ABOUT THIS EXERCISE - The copy you return should hold only the lines from the top of the data below through the line with "Molti di noi considerano", each duplicated exactly and with no pictures.

(Collected data)
= Beginning of Section =

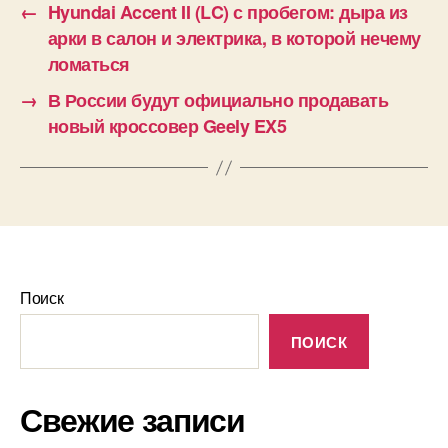
←
Hyundai Accent II (LC) с пробегом: дыра из
арки в салон и электрика, в которой нечему
ломаться
→
В России будут официально продавать
новый кроссовер Geely EX5
Поиск
ПОИСК
Свежие записи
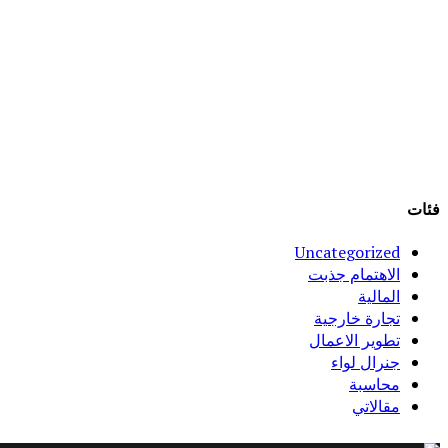
فئات
Uncategorized
الاهتمام جذبت
المالية
تجارة خارجية
تطوير الاعمال
جنرال لواء
محاسبة
مقالاتي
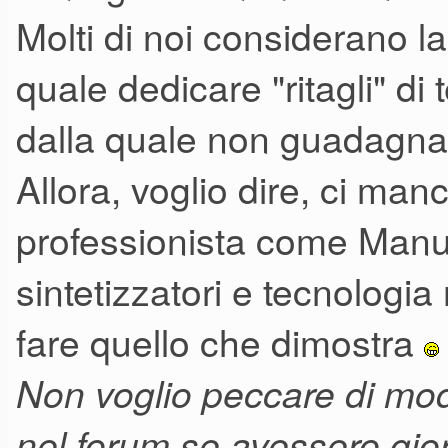
Molti di noi considerano 
quale dedicare "ritagli" di 
dalla quale non guadagna
Allora, voglio dire, ci ma
professionista come Manuel
sintetizzatori e tecnologi
fare quello che dimostra
Non voglio peccare di mod
nel forum se avessero gior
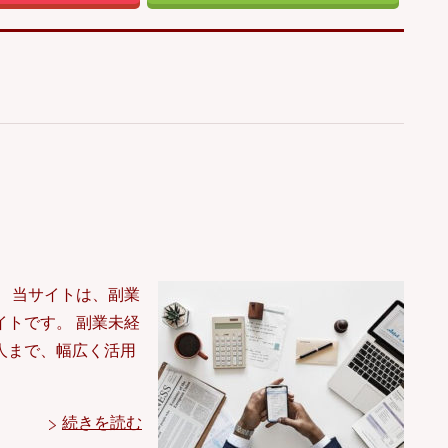
 当サイトは、副業
トです。 副業未経
人まで、幅広く活用
続きを読む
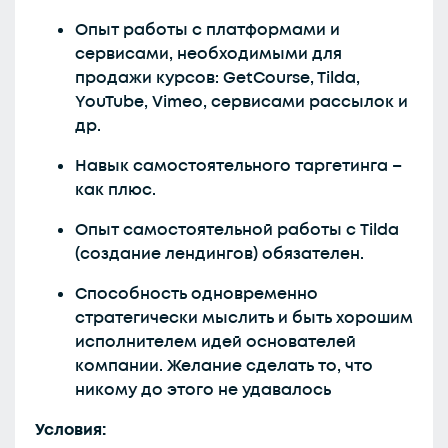
Опыт работы с платформами и
сервисами, необходимыми для
продажи курсов: GetCourse, Tilda,
YouTube, Vimeo, сервисами рассылок и
др.
Навык самостоятельного таргетинга –
как плюс.
Опыт самостоятельной работы с Tilda
(создание лендингов) обязателен.
Способность одновременно
стратегически мыслить и быть хорошим
исполнителем идей основателей
компании. Желание сделать то, что
никому до этого не удавалось
Условия:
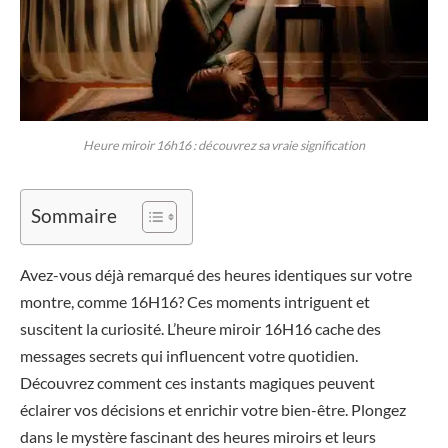
Heure miroir 16h16 : découvrez sa vraie signification
Sommaire
Avez-vous déjà remarqué des heures identiques sur votre
montre, comme 16H16? Ces moments intriguent et
suscitent la curiosité. L’heure miroir 16H16 cache des
messages secrets qui influencent votre quotidien.
Découvrez comment ces instants magiques peuvent
éclairer vos décisions et enrichir votre bien-être. Plongez
dans le mystère fascinant des heures miroirs et leurs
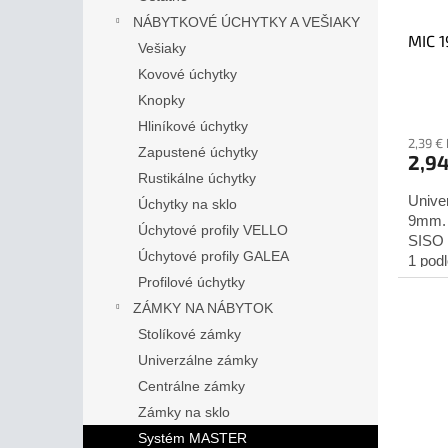
NÁBYTKOVÉ ÚCHYTKY A VEŠIAKY
MIC 1
Vešiaky
Kovové úchytky
Knopky
Hliníkové úchytky
2,39 €
Zapustené úchytky
2,9
Rustikálne úchytky
Unive
Úchytky na sklo
9mm. 
Úchytové profily VELLO
SISO 
Úchytové profily GALEA
1 pod
Profilové úchytky
ZÁMKY NA NÁBYTOK
Stolíkové zámky
Univerzálne zámky
Centrálne zámky
Zámky na sklo
Systém MASTER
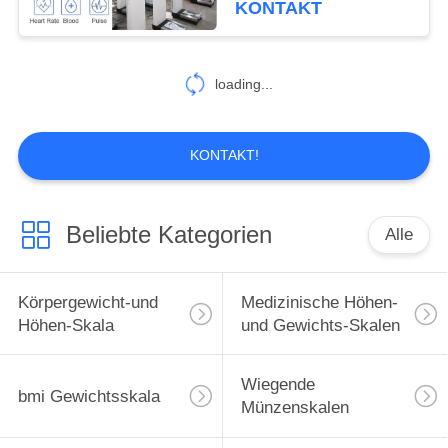
KONTAKT
45kg
loading...
KONTAKT!
Beliebte Kategorien
Alle
Körpergewicht-und
Medizinische Höhen-
Höhen-Skala
und Gewichts-Skalen
Wiegende
bmi Gewichtsskala
Münzenskalen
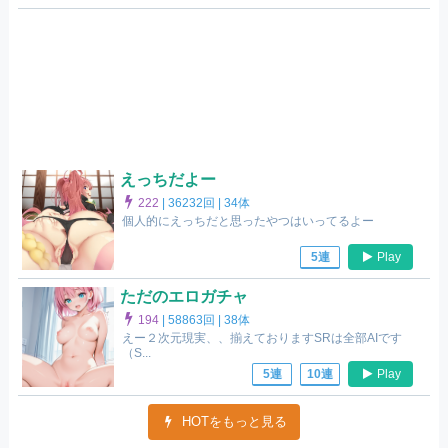
えっちだよー
222
|
36232回 |
34体
個人的にえっちだと思ったやつはいってるよー
Play
5連
ただのエロガチャ
194
|
58863回 |
38体
えー２次元現実、、揃えておりますSRは全部AIです
（S...
Play
5連
10連
HOTをもっと見る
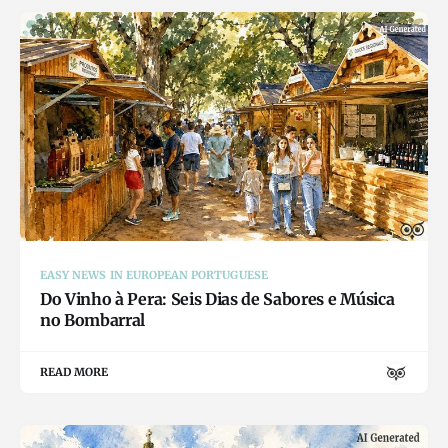
EASY NEWS IN EUROPEAN PORTUGUESE
Do Vinho à Pera: Seis Dias de Sabores e Música
no Bombarral
READ MORE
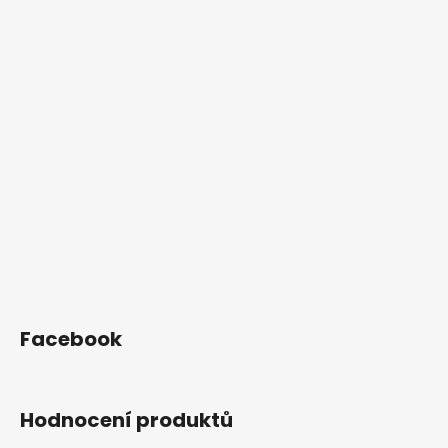
Facebook
Hodnocení produktů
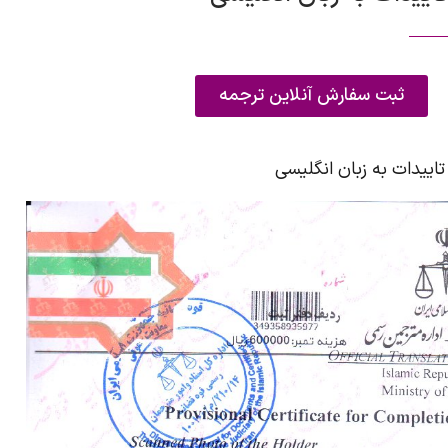
ثبت سفارش آنلاین ترجمه
اییدات به زبان انگلیسی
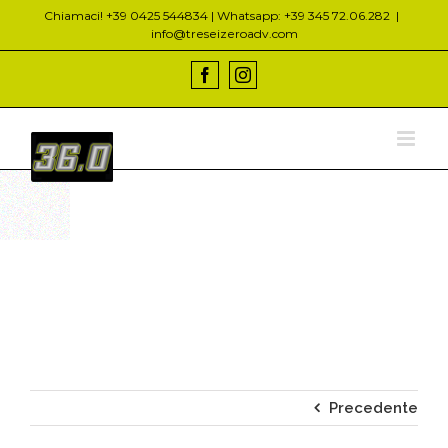
Salta
Chiamaci! +39 0425 544834 | Whatsapp: +39 345 72.06.282
|
al
info@treseizeroadv.com
contenuto
Facebook
Instagram
Precedente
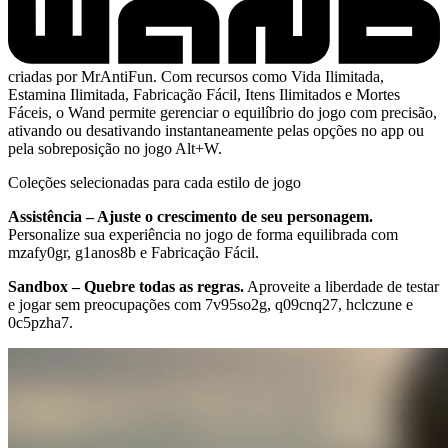
criadas por MrAntiFun. Com recursos como Vida Ilimitada,
Estamina Ilimitada, Fabricação Fácil, Itens Ilimitados e Mortes
Fáceis, o Wand permite gerenciar o equilíbrio do jogo com precisão,
ativando ou desativando instantaneamente pelas opções no app ou
pela sobreposição no jogo Alt+W.
Coleções selecionadas para cada estilo de jogo
Assistência – Ajuste o crescimento de seu personagem.
Personalize sua experiência no jogo de forma equilibrada com
mzafy0gr, g1anos8b e Fabricação Fácil.
Sandbox – Quebre todas as regras.
Aproveite a liberdade de testar
e jogar sem preocupações com 7v95so2g, q09cnq27, hclczune e
0c5pzha7.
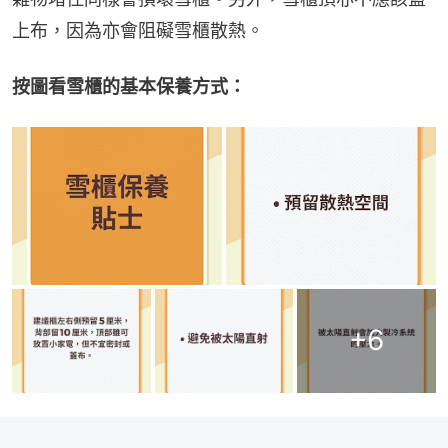
上布，因為亦會阻礙雪櫃散熱。
按圖看雪櫃的基本保養方式：
+
6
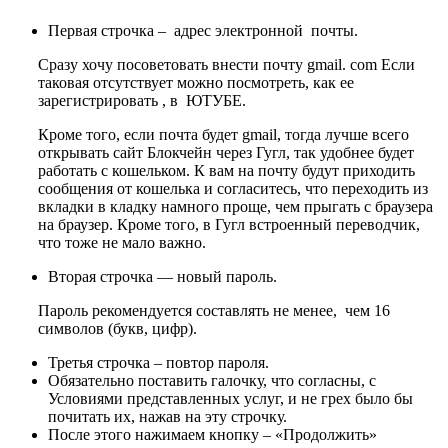
Первая строчка – адрес электронной почты.
Сразу хочу посоветовать внести почту gmail. com Если
таковая отсутствует можно посмотреть, как ее
зарегистрировать , в ЮТУБЕ.
Кроме того, если почта будет gmail, тогда лучше всего
открывать сайт Блокчейн через Гугл, так удобнее будет
работать с кошельком. К вам на почту будут приходить
сообщения от кошелька и согласитесь, что переходить из
вкладки в кладку намного проще, чем прыгать с браузера
на браузер. Кроме того, в Гугл встроенный переводчик,
что тоже не мало важно.
Вторая строчка — новый пароль.
Пароль рекомендуется составлять не менее, чем 16
символов (букв, цифр).
Третья строчка – повтор пароля.
Обязательно поставить галочку, что согласны, с
Условиями представленных услуг, и не грех было бы
почитать их, нажав на эту строчку.
После этого нажимаем кнопку – «Продолжить»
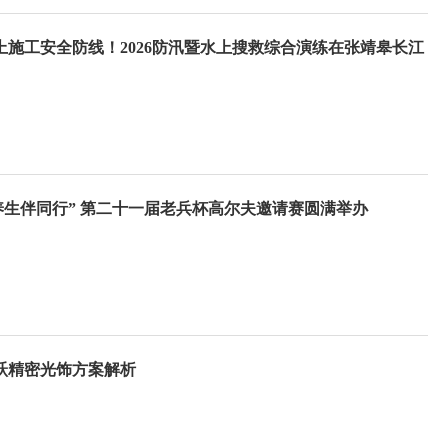
施工安全防线！2026防汛暨水上搜救综合演练在张靖皋长江
养生伴同行” 第二十一届老兵杯高尔夫邀请赛圆满举办
跃精密光饰方案解析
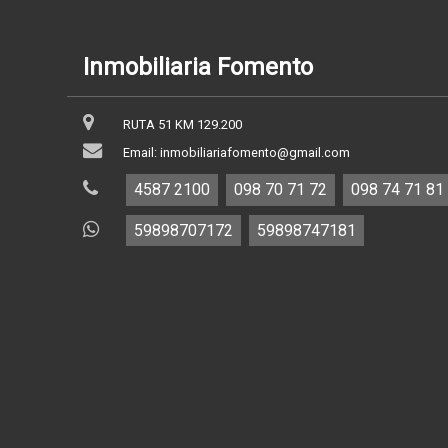
Inmobiliaria Fomento
RUTA 51 KM 129.200
Email: inmobiliariafomento@gmail.com
4587 2100
098 70 71 72
098 74 71 81
59898707172
59898747181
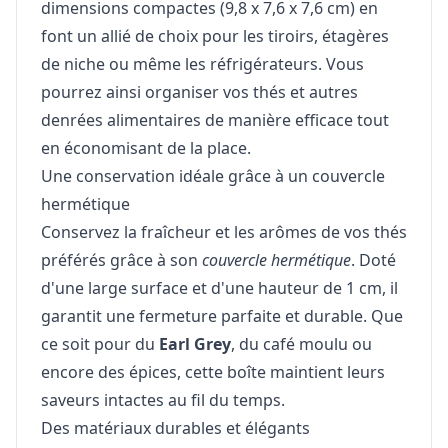
dimensions compactes (9,8 x 7,6 x 7,6 cm) en
font un allié de choix pour les tiroirs, étagères
de niche ou même les réfrigérateurs. Vous
pourrez ainsi organiser vos thés et autres
denrées alimentaires de manière efficace tout
en économisant de la place.
Une conservation idéale grâce à un couvercle
hermétique
Conservez la fraîcheur et les arômes de vos thés
préférés grâce à son
couvercle hermétique
. Doté
d'une large surface et d'une hauteur de 1 cm, il
garantit une fermeture parfaite et durable. Que
ce soit pour du
Earl Grey
, du café moulu ou
encore des épices, cette boîte maintient leurs
saveurs intactes au fil du temps.
Des matériaux durables et élégants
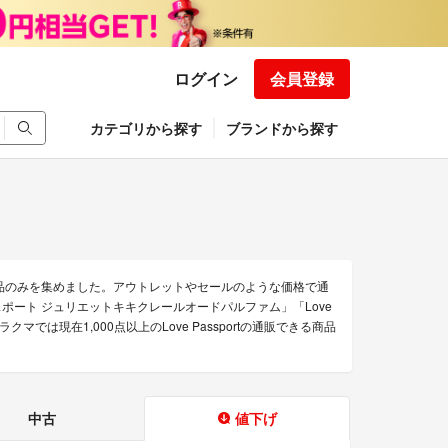
ログイン
会員登録
カテゴリから探す
ブランドから探す
得な商品のみを集めました。アウトレットやセールのような価格で通
のラブパスポート ジュリエットキキクレールオードパルファム」「Love
では現在1,000点以上のLove Passportの通販できる商品
。
中古
値下げ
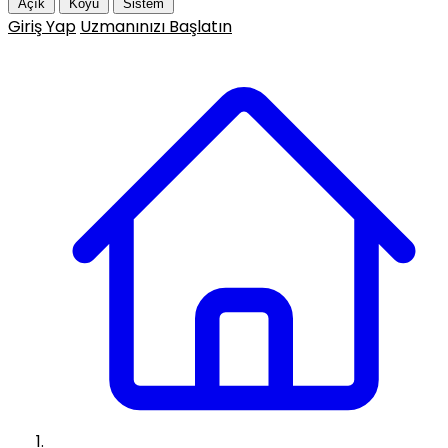
Açık
Koyu
Sistem
Giriş Yap
Uzmanınızı Başlatın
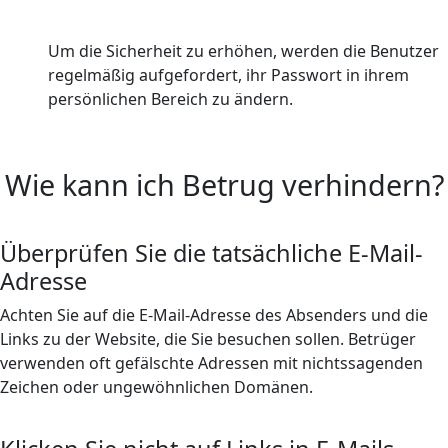
Um die Sicherheit zu erhöhen, werden die Benutzer
regelmäßig aufgefordert, ihr Passwort in ihrem
persönlichen Bereich zu ändern.
Wie kann ich Betrug verhindern?
Überprüfen Sie die tatsächliche E-Mail-
Adresse
Achten Sie auf die E-Mail-Adresse des Absenders und die
Links zu der Website, die Sie besuchen sollen. Betrüger
verwenden oft gefälschte Adressen mit nichtssagenden
Zeichen oder ungewöhnlichen Domänen.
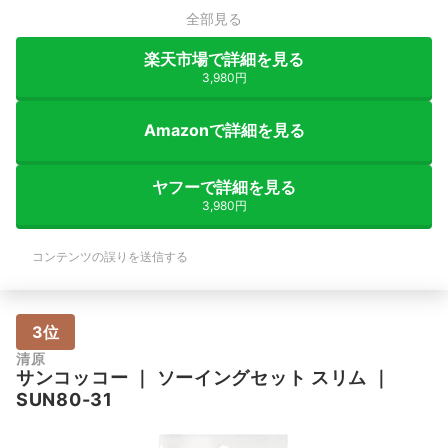
全部見る
楽天市場で詳細を見る
3,980円
Amazonで詳細を見る
ヤフーで詳細を見る
3,980円
コンテンツの誤りを送信する
3位
清原
サンコッコー
｜
ソーイングセット スリム
｜
SUN80-31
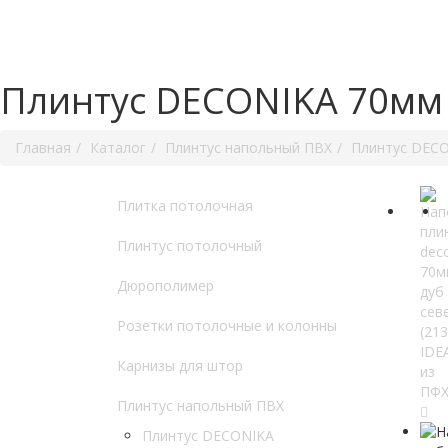
Плинтус DECONIKA 70мм 
Главная
Каталог
Плинтус напольный ПВХ
Плинтус DEC
Плитка потолочная
Плинтус потолочный
Дюрополимер
Розетки потолочные и колонны
Карнизы для штор
Плинтус напольный ПВХ
Плинтус DECONIKA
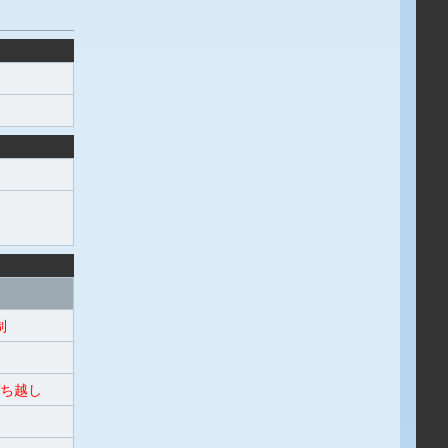
制
ち越し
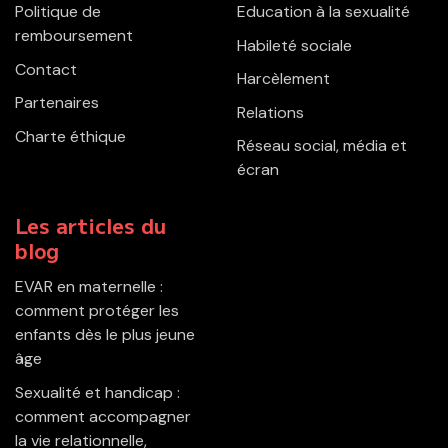
Politique de
Education à la sexualité
remboursement
Habileté sociale
Contact
Harcèlement
Partenaires
Relations
Charte éthique
Réseau social, média et
écran
Les articles du
blog
EVAR en maternelle :
comment protéger les
enfants dès le plus jeune
âge
Sexualité et handicap :
comment accompagner
la vie relationnelle,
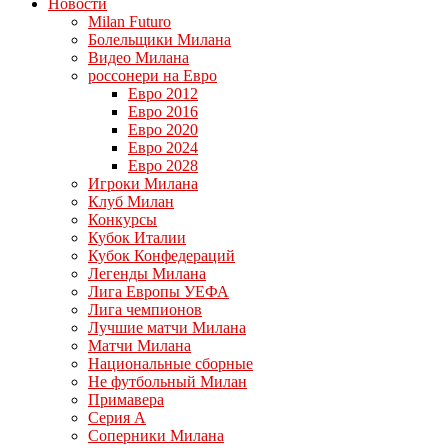
Новости
Milan Futuro
Болельщики Милана
Видео Милана
россонери на Евро
Евро 2012
Евро 2016
Евро 2020
Евро 2024
Евро 2028
Игроки Милана
Клуб Милан
Конкурсы
Кубок Италии
Кубок Конфедераций
Легенды Милана
Лига Европы УЕФА
Лига чемпионов
Лучшие матчи Милана
Матчи Милана
Национальные сборные
Не футбольный Милан
Примавера
Серия А
Соперники Милана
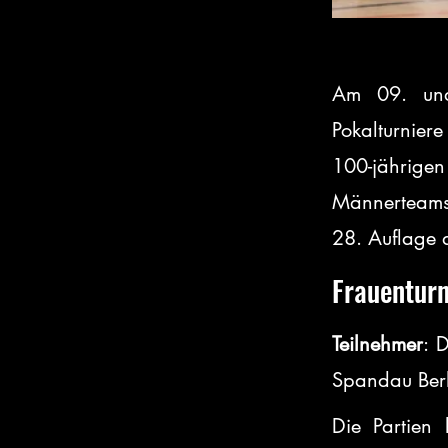
Am 09. und 
Pokalturniere
100-jährige
Männerteams 
28. Auflage 
Frauenturn
Teilnehmer
: 
Spandau Ber
Die Partien 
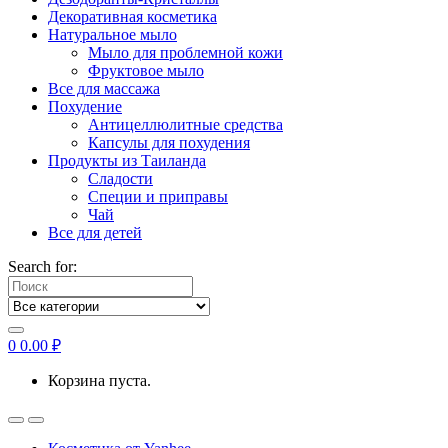
Декоративная косметика
Натуральное мыло
Мыло для проблемной кожи
Фруктовое мыло
Все для массажа
Похудение
Антицеллюлитные средства
Капсулы для похудения
Продукты из Таиланда
Сладости
Специи и приправы
Чай
Все для детей
Search for:
0
0.00
₽
Корзина пуста.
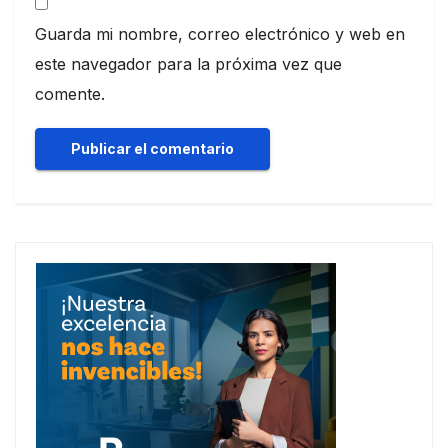
Guarda mi nombre, correo electrónico y web en
este navegador para la próxima vez que
comente.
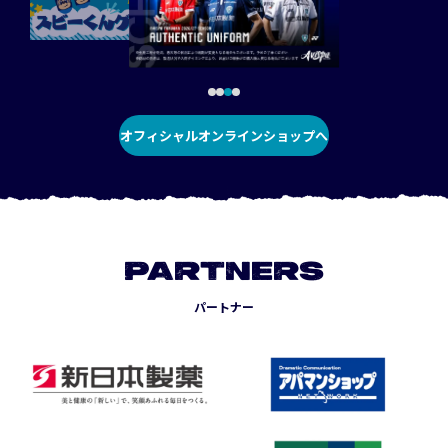
オフィシャルオンラインショップへ
PARTNERS
パートナー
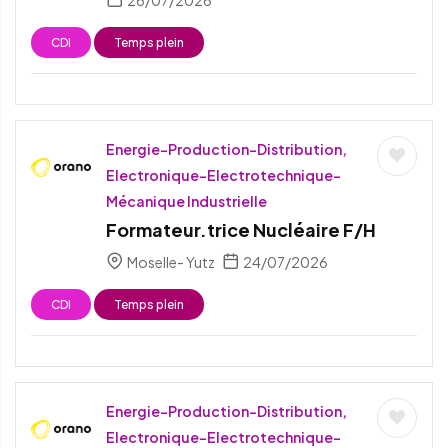
CDI
Temps plein
Energie-Production-Distribution,
Electronique-Electrotechnique-
Mécanique Industrielle
Formateur.trice Nucléaire F/H
Moselle- Yutz
24/07/2026
CDI
Temps plein
Energie-Production-Distribution,
Electronique-Electrotechnique-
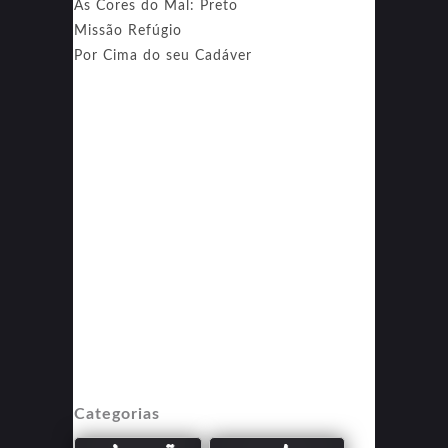
As Cores do Mal: Preto
Missão Refúgio
Por Cima do seu Cadáver
Categorias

= End of Section =

COMPLETED EXERCISE -
←
Hyundai Accent II (LC) с пробегом: дыра из
арки в салон и электрика, в которой нечему
ломаться
→
В России будут официально продавать
новый кроссовер Geely EX5
Поиск
ПОИСК
Свежие записи
فئات
Uncategorized
الاهتمام جذبت
المالية
تجارة خارجية
تطوير الاعمال
جنرال لواء
محاسبة
مقالاتي
Molti di noi considerano 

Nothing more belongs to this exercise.